There was a meme going around recently of some elaborate martial arts display of a person dodging a spear attack. The text on it said something about people who haven’t gotten covid yet. Tristen showed it to me and I’d actually thought something along the lines of what the gif articulated a day or so before.
But despite our deft maneuvering, the spear finally touched.
Fawkes was complaining about his head on Wednesday night. He felt hot so we took his temperature, and sure enough he had a fever. We checked Phoenix and Griffin and their temperatures were a little elevated too, but not too bad.
On an unrelated note, after bath time Phoenix and Griffin were running around like fools, as often happens when the kids get out of the bath. I don’t totally get that; it’s like when you bathe a dog and they get out and act all crazy. Anyway, Phoenix bumped his cheek really hard getting into Griffin’s bed and ended up with a pretty bad bruise extending a bit into a black eye. Maybe it’s a good thing he didn’t go to school the next day so his teachers didn’t think we abuse him.
Anyway, we had one Covid test and tested the twins with it on Thursday morning and it came back positive. Tristen had already called out of work because of the temperatures, although Griffin didn’t seem too bad. I woke up with a slight tickle in my throat, so we decided I’d stay upstairs all day with Fawkes and Phoenix while Tristen took care of Griffin downstairs. It was easier for the boys as the day went on.
We wanted more tests, of course, so Tristen went out to get some medicine and look for tests, but Covid tests are in notoriously short supply right now. There are drive-thru testing sites, but none of them had any available times.
Tipped off by a friend of Tristen’s mom, we found that Sunset Park Pharmacy had a good bit in store.

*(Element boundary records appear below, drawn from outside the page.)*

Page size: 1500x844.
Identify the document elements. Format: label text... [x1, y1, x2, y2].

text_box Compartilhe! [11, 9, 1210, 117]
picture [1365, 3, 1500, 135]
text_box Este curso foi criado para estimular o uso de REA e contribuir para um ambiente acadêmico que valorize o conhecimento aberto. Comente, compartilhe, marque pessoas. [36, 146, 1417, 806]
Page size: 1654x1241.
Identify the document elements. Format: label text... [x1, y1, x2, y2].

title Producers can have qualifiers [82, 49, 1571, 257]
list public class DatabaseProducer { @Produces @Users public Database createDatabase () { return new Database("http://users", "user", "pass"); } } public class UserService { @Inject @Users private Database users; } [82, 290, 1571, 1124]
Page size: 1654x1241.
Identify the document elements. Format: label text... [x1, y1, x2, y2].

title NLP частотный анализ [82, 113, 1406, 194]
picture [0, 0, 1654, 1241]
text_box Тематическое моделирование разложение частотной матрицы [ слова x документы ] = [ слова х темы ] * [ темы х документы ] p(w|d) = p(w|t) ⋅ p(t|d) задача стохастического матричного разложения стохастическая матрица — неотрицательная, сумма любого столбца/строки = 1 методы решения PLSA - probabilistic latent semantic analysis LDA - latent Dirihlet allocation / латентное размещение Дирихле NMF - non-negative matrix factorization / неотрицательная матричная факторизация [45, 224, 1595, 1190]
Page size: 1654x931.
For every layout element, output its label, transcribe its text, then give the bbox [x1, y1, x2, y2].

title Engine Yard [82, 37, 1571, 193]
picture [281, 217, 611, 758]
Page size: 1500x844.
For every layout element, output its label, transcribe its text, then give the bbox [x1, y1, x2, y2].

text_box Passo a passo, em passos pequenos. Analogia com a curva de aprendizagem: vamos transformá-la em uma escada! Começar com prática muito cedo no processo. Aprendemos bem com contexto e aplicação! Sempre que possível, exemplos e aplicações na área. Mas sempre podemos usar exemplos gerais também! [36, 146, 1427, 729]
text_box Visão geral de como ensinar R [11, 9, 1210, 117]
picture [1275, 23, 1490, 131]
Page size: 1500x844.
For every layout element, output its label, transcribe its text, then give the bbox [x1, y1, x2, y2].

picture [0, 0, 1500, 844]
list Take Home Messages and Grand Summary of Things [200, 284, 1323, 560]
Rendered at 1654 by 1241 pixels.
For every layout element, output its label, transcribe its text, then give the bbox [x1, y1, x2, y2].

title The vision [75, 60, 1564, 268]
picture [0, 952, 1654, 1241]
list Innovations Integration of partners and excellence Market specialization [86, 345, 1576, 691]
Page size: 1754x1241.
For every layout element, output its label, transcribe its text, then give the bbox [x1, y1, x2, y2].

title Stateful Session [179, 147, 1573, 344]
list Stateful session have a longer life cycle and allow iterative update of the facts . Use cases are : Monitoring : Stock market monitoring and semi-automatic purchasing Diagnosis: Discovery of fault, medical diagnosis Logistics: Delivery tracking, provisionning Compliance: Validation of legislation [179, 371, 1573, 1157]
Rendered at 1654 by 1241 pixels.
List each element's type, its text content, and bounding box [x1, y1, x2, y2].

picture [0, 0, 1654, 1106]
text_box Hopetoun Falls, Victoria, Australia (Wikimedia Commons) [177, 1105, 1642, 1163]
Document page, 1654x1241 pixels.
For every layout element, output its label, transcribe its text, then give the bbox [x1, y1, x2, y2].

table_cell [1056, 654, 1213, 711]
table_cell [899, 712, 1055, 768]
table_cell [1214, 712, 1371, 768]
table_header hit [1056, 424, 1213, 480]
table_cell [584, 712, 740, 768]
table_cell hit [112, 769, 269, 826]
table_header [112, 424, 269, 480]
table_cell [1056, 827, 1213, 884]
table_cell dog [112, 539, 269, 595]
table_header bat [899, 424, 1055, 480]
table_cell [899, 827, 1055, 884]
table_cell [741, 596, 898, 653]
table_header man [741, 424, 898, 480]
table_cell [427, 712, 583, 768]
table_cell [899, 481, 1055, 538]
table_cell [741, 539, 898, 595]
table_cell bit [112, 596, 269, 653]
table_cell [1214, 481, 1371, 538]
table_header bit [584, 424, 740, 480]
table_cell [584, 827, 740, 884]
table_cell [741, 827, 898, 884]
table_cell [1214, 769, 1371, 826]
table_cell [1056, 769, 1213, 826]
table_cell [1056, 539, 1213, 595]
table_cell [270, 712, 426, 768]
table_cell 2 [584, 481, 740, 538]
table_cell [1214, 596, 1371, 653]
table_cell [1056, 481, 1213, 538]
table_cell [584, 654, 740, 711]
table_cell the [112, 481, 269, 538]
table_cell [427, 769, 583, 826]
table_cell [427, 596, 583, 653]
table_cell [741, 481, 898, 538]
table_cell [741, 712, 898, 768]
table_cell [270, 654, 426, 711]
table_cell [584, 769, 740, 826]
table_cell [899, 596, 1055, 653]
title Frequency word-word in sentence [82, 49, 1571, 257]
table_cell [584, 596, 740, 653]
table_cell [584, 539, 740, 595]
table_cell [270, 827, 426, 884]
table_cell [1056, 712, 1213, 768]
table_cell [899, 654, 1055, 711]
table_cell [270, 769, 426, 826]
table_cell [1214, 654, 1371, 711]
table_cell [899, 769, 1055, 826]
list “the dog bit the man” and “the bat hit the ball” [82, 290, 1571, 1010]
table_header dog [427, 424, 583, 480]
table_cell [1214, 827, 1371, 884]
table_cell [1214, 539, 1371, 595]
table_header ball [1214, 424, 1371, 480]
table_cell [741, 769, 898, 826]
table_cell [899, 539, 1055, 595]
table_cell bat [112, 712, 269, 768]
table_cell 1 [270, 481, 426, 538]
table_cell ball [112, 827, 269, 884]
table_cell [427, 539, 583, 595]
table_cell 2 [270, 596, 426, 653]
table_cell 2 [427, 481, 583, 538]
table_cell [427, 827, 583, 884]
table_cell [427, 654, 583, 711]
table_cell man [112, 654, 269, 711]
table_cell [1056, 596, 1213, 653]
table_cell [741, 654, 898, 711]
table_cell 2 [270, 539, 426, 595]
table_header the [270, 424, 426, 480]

When she went there though, a lady told her they were only selling one per household. So after she got back I went back out and was told the limit is four. Kind of annoyed about that.
I’d also ordered some from Walmart that were to be delivered today. I didn’t cancel that order because I figured it couldn’t hurt to have some extra in case anyone needed some, or if we’d need them again.
When Tristen got back she checked Griffin. Positive, of course. Not that it would have mattered too much because if she went back to work I’d have to watch all the boys together, and if she and I were both sick then everyone around Griffin would be sick.
As we found out shortly after Griffin’s test, I was positive and she somehow was not.
I’m going to be totally honest here. I wouldn’t wish an illness on someone, but I was a bit jealous. The prospect of watching the kids while they quarantined from school for ten days or whatever it is all on my own while trying to do some work and being sick myself was not something I looked forward to. And of course she felt kind of guilty.
But throughout the day Tristen did what she could to help. She made food for us and got pajamas ready while I bathed the kids. She cleaned up downstairs and finally undecorated most of the Christmas stuff.
On the plus side, I took advantage of the kids feeling tired and snuggly to watch The Eternals. I’m not sure where all the hate for it comes from.
I told Amanda, since the boys and I had been around Milly on Tuesday evening. As of now she’s got no symptoms or anything. They were planning to go out of town this weekend, but now are not. That has as much to do with the projected snow and ice where they were going than anything else though. She’ll still get tested though.
I felt a lot of guilt reading emails from the boys’ school. Their classes have to quarantine for five days. It’s not as bad as it could have been since the weekend is coming up and they’re off Monday anyway, but still, I can’t help but think how annoyed the other parents must be, though it’s not like we’ve been very irresponsible. A part of me feels a little embarrassed at getting covid, but as much and as easily as the omicron variant is spreading, and knowing that plenty of other people who have tried to be careful about it have gotten it, it lessens the sting. Several friends and family members have been infected lately.
Fortunately Tristen and I are vaccinated with boosters, plus we’re both in good general health, but my worry has always been more about the kids. Milly got her first shot shortly after she became eligible, but Fawkes, Phoenix, and Griffin are too young.
Still, as I write this they’re all sitting in the playroom with Tangled on the TV playing with Legos and such. Their temperatures were still a little elevated this morning, but not bad at all.
As for myself, I’ve felt better. The throat is a little worse, I feel weary and I’ve got that tingly, sensitive skin feeling you get with a fever, though my temperature is in line with the boys’. I do feel a little like I want to throw up every time I stand up, which isn’t fun, but it’s manageable. Really I just wish I could sleep through as much of it as possible right now, but I can’t do that with the kids around, and their naps have been spotty at best of late. But I’m mostly doing fine, so I expect I’ll live.